*** Data extracts Section Begins ***

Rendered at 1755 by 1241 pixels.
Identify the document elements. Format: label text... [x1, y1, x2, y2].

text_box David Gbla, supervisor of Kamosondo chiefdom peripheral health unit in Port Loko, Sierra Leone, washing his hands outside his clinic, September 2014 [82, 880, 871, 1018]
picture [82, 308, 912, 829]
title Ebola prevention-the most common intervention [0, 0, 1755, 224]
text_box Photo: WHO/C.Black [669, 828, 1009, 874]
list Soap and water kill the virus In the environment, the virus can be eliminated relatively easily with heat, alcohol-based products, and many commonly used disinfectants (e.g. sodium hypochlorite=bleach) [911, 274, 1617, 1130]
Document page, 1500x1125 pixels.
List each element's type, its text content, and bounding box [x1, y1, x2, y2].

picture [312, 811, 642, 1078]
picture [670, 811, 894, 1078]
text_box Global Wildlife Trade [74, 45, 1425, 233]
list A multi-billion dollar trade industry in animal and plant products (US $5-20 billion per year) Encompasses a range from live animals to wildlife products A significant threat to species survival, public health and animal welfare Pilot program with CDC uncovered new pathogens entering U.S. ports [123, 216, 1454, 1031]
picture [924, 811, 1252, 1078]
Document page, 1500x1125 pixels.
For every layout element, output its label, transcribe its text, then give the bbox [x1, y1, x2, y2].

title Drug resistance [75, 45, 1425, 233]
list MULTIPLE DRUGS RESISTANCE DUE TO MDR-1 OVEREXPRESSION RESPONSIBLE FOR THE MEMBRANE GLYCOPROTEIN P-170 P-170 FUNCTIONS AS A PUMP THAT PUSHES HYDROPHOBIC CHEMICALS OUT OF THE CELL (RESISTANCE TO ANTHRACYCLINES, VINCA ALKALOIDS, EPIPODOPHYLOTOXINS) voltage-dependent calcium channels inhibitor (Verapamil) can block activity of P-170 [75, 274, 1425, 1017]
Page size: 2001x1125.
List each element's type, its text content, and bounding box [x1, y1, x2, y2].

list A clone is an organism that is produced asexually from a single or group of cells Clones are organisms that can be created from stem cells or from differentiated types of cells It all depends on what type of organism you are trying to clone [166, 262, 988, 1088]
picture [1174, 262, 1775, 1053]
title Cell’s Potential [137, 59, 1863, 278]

*** Data extracts Section Ends ***

Set down exactly the line that holds "For every layout" and all lines after it to the end of the data.

> _Expected output_
For every layout element, output its label, transcribe its text, then give the bbox [x1, y1, x2, y2].

title Drug resistance [75, 45, 1425, 233]
list MULTIPLE DRUGS RESISTANCE DUE TO MDR-1 OVEREXPRESSION RESPONSIBLE FOR THE MEMBRANE GLYCOPROTEIN P-170 P-170 FUNCTIONS AS A PUMP THAT PUSHES HYDROPHOBIC CHEMICALS OUT OF THE CELL (RESISTANCE TO ANTHRACYCLINES, VINCA ALKALOIDS, EPIPODOPHYLOTOXINS) voltage-dependent calcium channels inhibitor (Verapamil) can block activity of P-170 [75, 274, 1425, 1017]
Page size: 2001x1125.
List each element's type, its text content, and bounding box [x1, y1, x2, y2].

list A clone is an organism that is produced asexually from a single or group of cells Clones are organisms that can be created from stem cells or from differentiated types of cells It all depends on what type of organism you are trying to clone [166, 262, 988, 1088]
picture [1174, 262, 1775, 1053]
title Cell’s Potential [137, 59, 1863, 278]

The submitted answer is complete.